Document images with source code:
Content starts

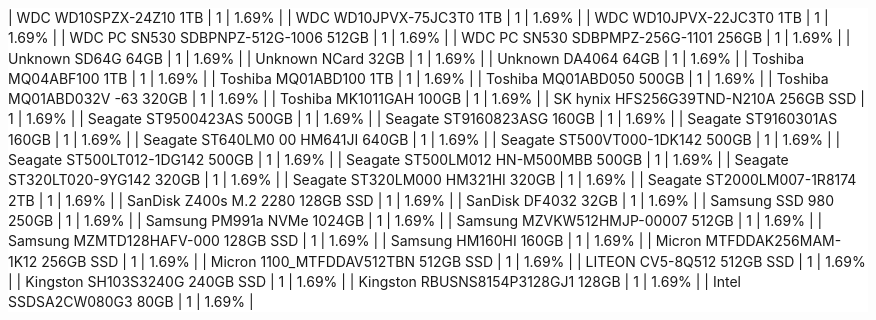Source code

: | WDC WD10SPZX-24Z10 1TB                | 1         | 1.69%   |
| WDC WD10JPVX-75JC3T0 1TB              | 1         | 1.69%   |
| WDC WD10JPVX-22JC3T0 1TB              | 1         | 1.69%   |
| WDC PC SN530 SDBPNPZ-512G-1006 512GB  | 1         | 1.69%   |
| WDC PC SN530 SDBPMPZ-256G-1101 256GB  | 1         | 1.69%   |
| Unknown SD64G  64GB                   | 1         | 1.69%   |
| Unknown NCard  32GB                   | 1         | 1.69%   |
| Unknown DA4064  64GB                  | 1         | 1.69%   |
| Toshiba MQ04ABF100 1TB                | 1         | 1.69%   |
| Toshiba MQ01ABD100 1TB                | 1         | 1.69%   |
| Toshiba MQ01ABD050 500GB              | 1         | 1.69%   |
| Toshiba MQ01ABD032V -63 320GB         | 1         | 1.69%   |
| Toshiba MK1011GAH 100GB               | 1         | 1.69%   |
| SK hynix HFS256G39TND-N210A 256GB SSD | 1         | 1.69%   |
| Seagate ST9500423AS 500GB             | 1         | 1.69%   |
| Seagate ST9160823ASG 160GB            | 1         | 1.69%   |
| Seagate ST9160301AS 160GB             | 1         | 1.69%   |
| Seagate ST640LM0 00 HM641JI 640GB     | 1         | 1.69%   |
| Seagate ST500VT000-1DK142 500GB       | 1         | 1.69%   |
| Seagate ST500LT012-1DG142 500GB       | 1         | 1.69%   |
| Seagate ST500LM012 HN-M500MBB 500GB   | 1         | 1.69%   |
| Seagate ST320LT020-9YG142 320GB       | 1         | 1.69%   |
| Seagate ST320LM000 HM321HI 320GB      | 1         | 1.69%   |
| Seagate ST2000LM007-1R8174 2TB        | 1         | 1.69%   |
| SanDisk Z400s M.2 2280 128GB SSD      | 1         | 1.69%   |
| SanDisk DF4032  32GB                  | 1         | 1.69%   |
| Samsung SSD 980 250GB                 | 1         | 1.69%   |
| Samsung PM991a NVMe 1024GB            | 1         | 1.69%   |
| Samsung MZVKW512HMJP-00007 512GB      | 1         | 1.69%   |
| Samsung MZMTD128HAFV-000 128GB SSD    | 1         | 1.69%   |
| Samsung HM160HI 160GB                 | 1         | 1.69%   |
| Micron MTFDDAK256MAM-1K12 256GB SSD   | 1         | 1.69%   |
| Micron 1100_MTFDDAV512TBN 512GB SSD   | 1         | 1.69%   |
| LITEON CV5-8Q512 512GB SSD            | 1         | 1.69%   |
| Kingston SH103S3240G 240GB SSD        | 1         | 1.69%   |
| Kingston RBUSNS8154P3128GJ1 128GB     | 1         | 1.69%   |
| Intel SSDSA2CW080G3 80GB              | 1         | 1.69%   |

Content ends

WORK TO BE COMPLETED » List every line from the entries above in which "Kingston" appears.

WRITTEN ANSWER »
| Kingston SH103S3240G 240GB SSD        | 1         | 1.69%   |
| Kingston RBUSNS8154P3128GJ1 128GB     | 1         | 1.69%   |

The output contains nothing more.